Problems to work on:
(1) Answer these questions from the polymer-art text below:
(a) In which state is Barbara Bechtel based?
(b) On what dates can Anne Klocko be found at the ACC San Francisco show?
(c) In which city does Svetlana Gracheva live?
(2) Translate this sentence from the polymer-art text below into Spanish: "These recent watercolor beads are painted and sanded to achieve a nostalgic, summery look."

Source text:
*** Block opens ***

Once a strong design is established, Conni adds paints and other surface treatments to give the brooches color and interest. You can see her finished work on Flickr and on her Facebook photo page. Could your work benefit from this approach?

Summery polymer

Florida’s Barbara Bechtel paints and distresses her polymer beads so that they fit more easily with the old things she loves. She explains that, “I love thrift stores, estate sales and auctions. I like to share and sell my finds. Sometimes, I even put my little mark on them by making them into new things for others to enjoy.”

These recent watercolor beads are painted and sanded to achieve a nostalgic, summery look. Her worn shell beads in polymer give the same vibe.

To learn more about Barbara, read this month’s interview on ArtBeadScene and browse through her Etsy shop.

Bewildered polymer

Anne Klocko’s Balls suits me just fine today. Her character has a head full of beads (like me) and looks bewildered (also like me). Must be the heat.

Anne’s pensive and peculiar polymer characters all seem to be working out answers to important questions in her beautifully framed spaces.

Her thick portfolio should keep you busy while I get my brain back in gear.

Anne, Sarah Shriver and Louise Fischer Cozzi can be found at the ACC San Francisco show August 12-14.

Tiny polymer treasures

Portland’s Sofie and Nicolas (bewilderandpine) operate three Etsy shops offering small polymer HO scale views of the world including this French country windmill from “The Hermitage” series. The miniatures can be used for model railroad layouts and other collectors.

“The designs of all of our Hermitage series buildings are also meant to be a charmingly simple reminder of the necessity for simplicity, solitude and for peace within our daily lives,” says the artist. Additional small treasures include houses from Venice, Provence, Santa Fe and beyond.

Their other shops focus on finger puppets and ancient Egyptian amulets.The link to these small, nostalgic pieces comes from Genevieve Williamson.

In the same vein, C. Rohal offers an array of miniature polymer teapots and flowers. This one measures 3/4″ and is hollow with a removable lid. These tiny treasures are loaded with details.

Use jump rings to go ethnic

Svetlana Gracheva from Donetsk, Ukraine embeds what look to be jump rings into her faux ethnic polymer beads with a stunningly realistic effect. The jump rings become bezels for small imitation turquoise and coral pieces.

Other metal is sandwiched in the middle of faux amber and turquoise beads. You can see examples of the techniques in her Lhasa and Nagrang Tibetan-style necklaces pictured here.

*** Block closes ***

Raw data:
*** Block opens ***

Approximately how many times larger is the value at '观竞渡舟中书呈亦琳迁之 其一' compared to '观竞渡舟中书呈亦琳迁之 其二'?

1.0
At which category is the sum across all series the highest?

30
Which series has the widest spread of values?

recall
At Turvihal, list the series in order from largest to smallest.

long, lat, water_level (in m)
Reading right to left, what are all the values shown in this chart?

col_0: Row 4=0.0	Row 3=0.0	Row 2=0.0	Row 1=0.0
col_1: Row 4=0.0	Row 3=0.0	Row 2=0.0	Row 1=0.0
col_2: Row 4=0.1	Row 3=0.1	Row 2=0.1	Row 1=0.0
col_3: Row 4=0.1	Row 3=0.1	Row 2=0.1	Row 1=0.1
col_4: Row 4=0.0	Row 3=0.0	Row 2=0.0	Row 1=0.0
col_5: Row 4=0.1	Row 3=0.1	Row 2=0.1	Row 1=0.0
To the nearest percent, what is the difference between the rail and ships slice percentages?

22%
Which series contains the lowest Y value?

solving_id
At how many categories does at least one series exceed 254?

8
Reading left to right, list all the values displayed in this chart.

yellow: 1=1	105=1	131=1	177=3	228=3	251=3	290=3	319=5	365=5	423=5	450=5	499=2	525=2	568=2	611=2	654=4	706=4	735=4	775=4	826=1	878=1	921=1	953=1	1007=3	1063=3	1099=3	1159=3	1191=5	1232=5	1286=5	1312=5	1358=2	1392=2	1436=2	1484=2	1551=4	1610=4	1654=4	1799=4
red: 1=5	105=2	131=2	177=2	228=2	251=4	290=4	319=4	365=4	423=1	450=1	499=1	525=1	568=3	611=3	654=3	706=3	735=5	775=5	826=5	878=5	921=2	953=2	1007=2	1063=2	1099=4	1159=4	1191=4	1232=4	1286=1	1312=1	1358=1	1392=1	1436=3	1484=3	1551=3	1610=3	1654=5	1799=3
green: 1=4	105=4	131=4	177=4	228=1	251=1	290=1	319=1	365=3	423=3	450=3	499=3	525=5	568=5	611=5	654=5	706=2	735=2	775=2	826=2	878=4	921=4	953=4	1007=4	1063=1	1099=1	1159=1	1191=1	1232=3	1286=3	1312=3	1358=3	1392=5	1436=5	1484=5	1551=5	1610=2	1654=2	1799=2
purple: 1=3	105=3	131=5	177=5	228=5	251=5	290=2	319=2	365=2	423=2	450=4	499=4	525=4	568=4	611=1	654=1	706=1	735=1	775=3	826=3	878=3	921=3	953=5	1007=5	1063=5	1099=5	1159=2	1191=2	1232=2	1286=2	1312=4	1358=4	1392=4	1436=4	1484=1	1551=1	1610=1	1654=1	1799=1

*** Block closes ***

Solutions to the exercise:
(1)
(a) Florida
(b) August 12-14
(c) Donetsk, Ukraine

(2) Estas recientes cuentas de acuarela se pintan y se lijan para lograr un aspecto nostálgico y veraniego.